*Task*: Every line of the data should be output word for word.

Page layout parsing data
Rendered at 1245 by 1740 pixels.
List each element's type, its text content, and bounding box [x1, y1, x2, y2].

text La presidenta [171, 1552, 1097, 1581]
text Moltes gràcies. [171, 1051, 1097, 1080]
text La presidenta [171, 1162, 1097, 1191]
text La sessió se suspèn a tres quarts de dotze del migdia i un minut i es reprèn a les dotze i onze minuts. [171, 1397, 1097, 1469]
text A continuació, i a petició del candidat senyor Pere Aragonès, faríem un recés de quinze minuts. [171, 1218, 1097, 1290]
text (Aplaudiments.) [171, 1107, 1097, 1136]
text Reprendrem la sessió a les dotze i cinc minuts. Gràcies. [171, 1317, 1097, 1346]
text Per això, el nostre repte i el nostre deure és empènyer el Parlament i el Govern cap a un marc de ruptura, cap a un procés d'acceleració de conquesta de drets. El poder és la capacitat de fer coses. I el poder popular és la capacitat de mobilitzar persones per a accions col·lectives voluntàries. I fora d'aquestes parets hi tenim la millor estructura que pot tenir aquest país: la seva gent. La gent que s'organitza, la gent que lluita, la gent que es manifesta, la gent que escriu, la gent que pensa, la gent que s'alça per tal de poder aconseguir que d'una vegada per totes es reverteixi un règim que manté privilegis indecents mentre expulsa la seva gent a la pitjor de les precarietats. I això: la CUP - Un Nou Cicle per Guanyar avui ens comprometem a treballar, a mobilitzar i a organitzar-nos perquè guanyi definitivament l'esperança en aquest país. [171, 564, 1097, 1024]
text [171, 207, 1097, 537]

*Exercise response*:
Rendered at 1245 by 1740 pixels.
List each element's type, its text content, and bounding box [x1, y1, x2, y2].

text La presidenta [171, 1552, 1097, 1581]
text Moltes gràcies. [171, 1051, 1097, 1080]
text La presidenta [171, 1162, 1097, 1191]
text La sessió se suspèn a tres quarts de dotze del migdia i un minut i es reprèn a les dotze i onze minuts. [171, 1397, 1097, 1469]
text A continuació, i a petició del candidat senyor Pere Aragonès, faríem un recés de quinze minuts. [171, 1218, 1097, 1290]
text (Aplaudiments.) [171, 1107, 1097, 1136]
text Reprendrem la sessió a les dotze i cinc minuts. Gràcies. [171, 1317, 1097, 1346]
text Per això, el nostre repte i el nostre deure és empènyer el Parlament i el Govern cap a un marc de ruptura, cap a un procés d'acceleració de conquesta de drets. El poder és la capacitat de fer coses. I el poder popular és la capacitat de mobilitzar persones per a accions col·lectives voluntàries. I fora d'aquestes parets hi tenim la millor estructura que pot tenir aquest país: la seva gent. La gent que s'organitza, la gent que lluita, la gent que es manifesta, la gent que escriu, la gent que pensa, la gent que s'alça per tal de poder aconseguir que d'una vegada per totes es reverteixi un règim que manté privilegis indecents mentre expulsa la seva gent a la pitjor de les precarietats. I això: la CUP - Un Nou Cicle per Guanyar avui ens comprometem a treballar, a mobilitzar i a organitzar-nos perquè guanyi definitivament l'esperança en aquest país. [171, 564, 1097, 1024]
text [171, 207, 1097, 537]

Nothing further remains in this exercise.